- Division of Ecological Restoration
DER strives to incorporate learning into all of our work. The practice of ecological restoration is still relatively new, as is the science of restoration ecology. Both practitioners and scientists have much to learn from each other and from project outcomes. What works, what could be improved, and what should be avoided? In the rush to complete the next project, we can sometimes overlook the importance of slowing down to learn. DER is taking steps to encourage learning and improve our practice of freshwater wetland restoration.
The Eel River Headwaters Restoration Project is well-known to Ebb&Flow readers. Completed in 2010, it was the first of its kind - a comprehensive ecological restoration of retired cranberry farmland. The project was led by the Town of Plymouth, and supported by DER, the U.S. Fish and Wildlife Service, USDA’s Natural Resources Conservation Service (NRCS), The Nature Conservancy (TNC), and others. The project was engineered by Inter-Fluve, Inc. and constructed by SumCo Eco-Contracting. The work involved channel reconstruction, dam removals, culvert replacements, grading, and extensive plantings across a 60-acre site. The techniques pioneered at Eel River have since been used at Tidmarsh Farms (Plymouth), and will soon be used elsewhere, including the Coonamessett River (Falmouth) and Cold Brook Preserve (Harwich).
To help generate insights that can be applied on other projects, and to complement more formal monitoring activities, DER organized a site walk with project partners at Eel River this past summer. Area by area, the group reviewed restoration treatments, examined before and after maps, and then set out across the site to collect observations. What we found was surprising and inspiring. We knew that the site was on a healing trajectory; monitoring activities over the past several years were already telling us that. But by getting in the muck together, we uncovered new wonders, and clear changes from just a few years back. For example:
- A new layer of sphagnum moss is now present on top of the former sand layer of the old farm. We measured 4 inches of sphagnum in many locations! This is an impressive recovery of a cornerstone bog species in just a few years.

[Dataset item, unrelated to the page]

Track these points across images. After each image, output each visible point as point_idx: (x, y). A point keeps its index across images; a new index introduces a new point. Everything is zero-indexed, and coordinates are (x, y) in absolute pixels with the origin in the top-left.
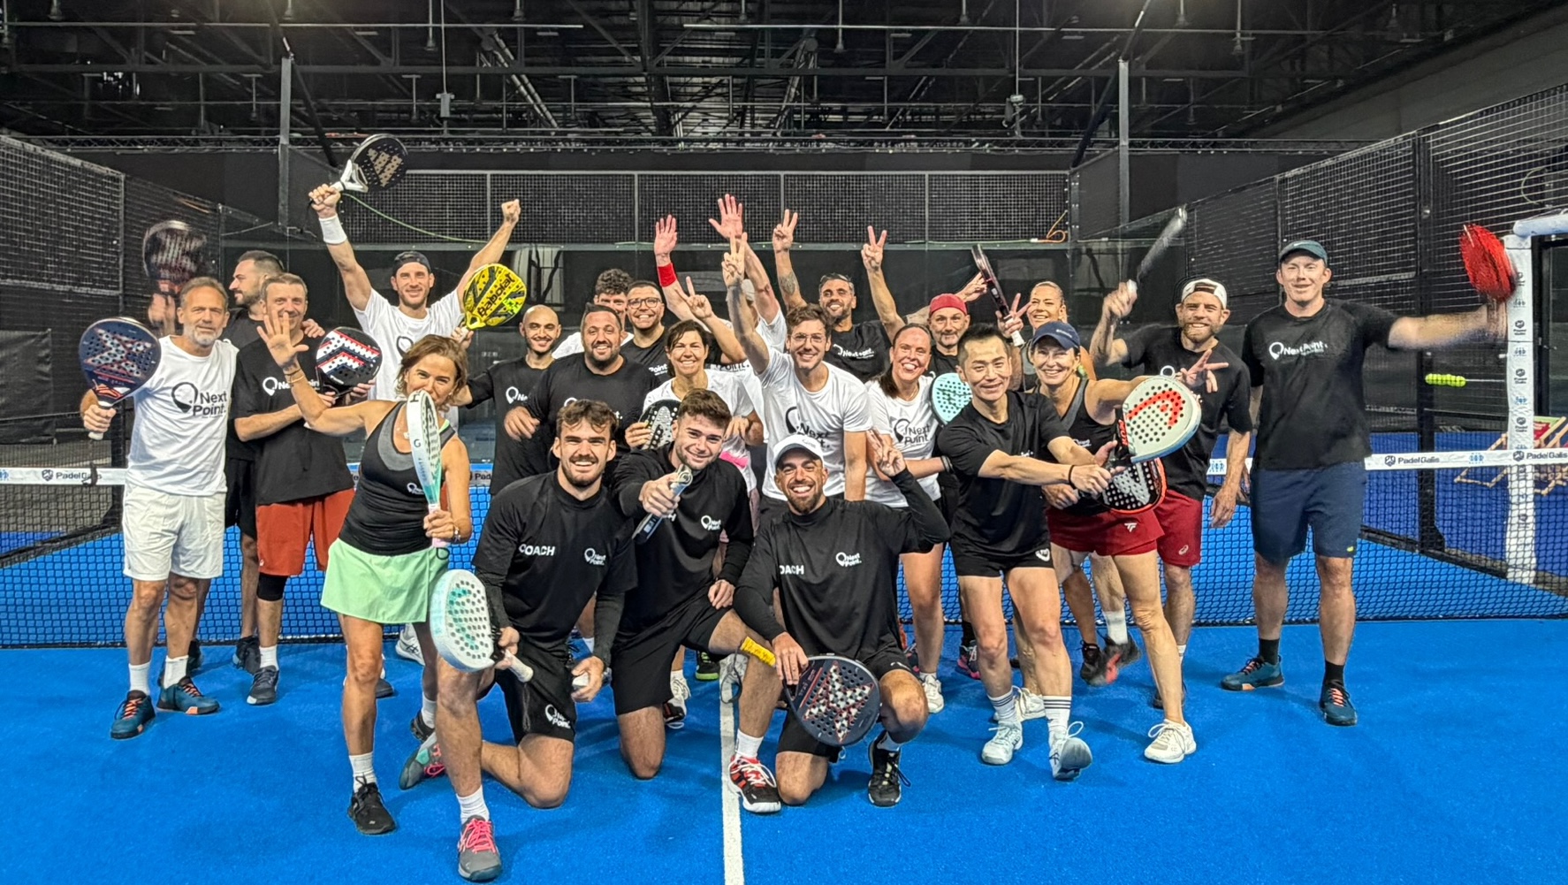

- The spread of moss seems to be driving other changes. For example, we observed hundreds if not thousands of new Atlantic white cedar (AWC) seedlings. Perhaps the moss is just the right landing surface for AWC seeds? Perhaps it is now at the right density for AWC germination?
- Many of the AWC planted in 2010 are now over 12 feet tall. Much of the site has the appearance of a young AWC swamp.
- In some places, the reconstructed channel is full of plants. This may lead to elevated water temperatures and reduced dissolved oxygen levels. We will use this observation to re-consider the geometry of restored channels, especially where coldwater fish are present.
All of these findings confirm that ecological restoration takes time. If done properly, restoration interventions like dam removals and ditch plugging simply re-establish and jumpstart the appropriate natural conditions and processes that are needed for healing to take place. The real restoration “work” is done by nature over time. At Eel River, nature’s healing work appears to be well underway.
DER is developing a structured learning agenda around key issues associated with wetland restoration at retired cranberry farmland. Stay tuned in the years ahead as we collectively learn much more about the effects of wetland restoration on water quality (e.g., nitrogen removal), soil moisture and plant response, fish and wildlife, and greenhouse gas dynamics.